# Exercise:
Line by line, transcribe the data below exactly and pass over the images.

# Data in this exercise:
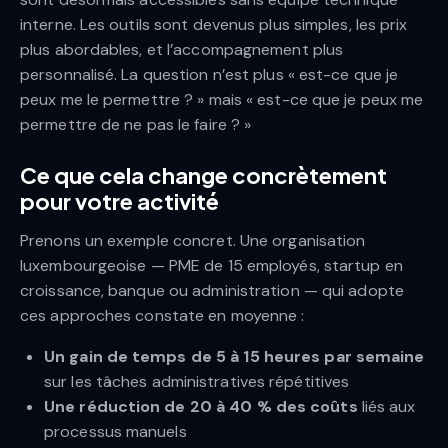
interne. Les outils sont devenus plus simples, les prix
plus abordables, et l’accompagnement plus
personnalisé. La question n’est plus « est-ce que je
peux me le permettre ? » mais « est-ce que je peux me
permettre de ne pas le faire ? »
Ce que cela change concrètement
pour votre activité
Prenons un exemple concret. Une organisation
luxembourgeoise — PME de 15 employés, startup en
croissance, banque ou administration — qui adopte
ces approches constate en moyenne :
Un gain de temps de 5 à 15 heures par semaine
sur les tâches administratives répétitives
Une réduction de 20 à 40 % des coûts
liés aux
processus manuels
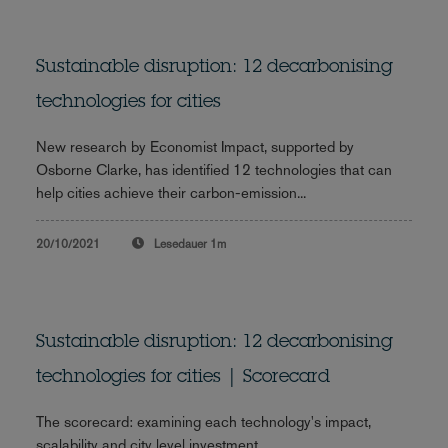
Sustainable disruption: 12 decarbonising
technologies for cities
New research by Economist Impact, supported by
Osborne Clarke, has identified 12 technologies that can
help cities achieve their carbon-emission...
20/10/2021
Lesedauer
1m
Sustainable disruption: 12 decarbonising
technologies for cities | Scorecard
The scorecard: examining each technology's impact,
scalability and city level investment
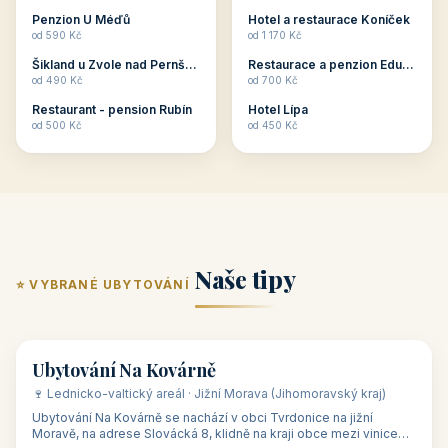
ubytování skupin v
zkušenosti pořádat i
Penzion U Méďů
Hotel a restaurace Koníček
penzionech, hotelích a
menší firemní akce a
od 590 Kč
od 1 170 Kč
apartmánech v ČR.
firemní školení, ale také
Šikland u Zvole nad Pernštejnem
Restaurace a penzion Eduard
Budete překva...
ob...
od 490 Kč
od 700 Kč
Restaurant - pension Rubín
Hotel Lípa
od 500 Kč
od 450 Kč
Naše tipy
⭐ VYBRANÉ UBYTOVÁNÍ
👥 17
🏡 penzion
Ubytování Na Kovárně
🍷 Lednicko-valtický areál · Jižní Morava (Jihomoravský kraj)
Ubytování Na Kovárně se nachází v obci Tvrdonice na jižní
Moravě, na adrese Slovácká 8, klidně na kraji obce mezi vinicemi,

# Output for this task:
interne. Les outils sont devenus plus simples, les prix
plus abordables, et l’accompagnement plus
personnalisé. La question n’est plus « est-ce que je
peux me le permettre ? » mais « est-ce que je peux me
permettre de ne pas le faire ? »
Ce que cela change concrètement
pour votre activité
Prenons un exemple concret. Une organisation
luxembourgeoise — PME de 15 employés, startup en
croissance, banque ou administration — qui adopte
ces approches constate en moyenne :
Un gain de temps de 5 à 15 heures par semaine
sur les tâches administratives répétitives
Une réduction de 20 à 40 % des coûts
liés aux
processus manuels
Sustainable disruption: 12 decarbonising
technologies for cities
New research by Economist Impact, supported by
Osborne Clarke, has identified 12 technologies that can
help cities achieve their carbon-emission...
20/10/2021
Lesedauer
1m
Sustainable disruption: 12 decarbonising
technologies for cities | Scorecard
The scorecard: examining each technology's impact,
scalability and city level investment
ubytování skupin v
zkušenosti pořádat i
Penzion U Méďů
Hotel a restaurace Koníček
penzionech, hotelích a
menší firemní akce a
od 590 Kč
od 1 170 Kč
apartmánech v ČR.
firemní školení, ale také
Šikland u Zvole nad Pernštejnem
Restaurace a penzion Eduard
Budete překva...
ob...
od 490 Kč
od 700 Kč
Restaurant - pension Rubín
Hotel Lípa
od 500 Kč
od 450 Kč
Naše tipy
⭐ VYBRANÉ UBYTOVÁNÍ
👥 17
🏡 penzion
Ubytování Na Kovárně
🍷 Lednicko-valtický areál · Jižní Morava (Jihomoravský kraj)
Ubytování Na Kovárně se nachází v obci Tvrdonice na jižní
Moravě, na adrese Slovácká 8, klidně na kraji obce mezi vinicemi,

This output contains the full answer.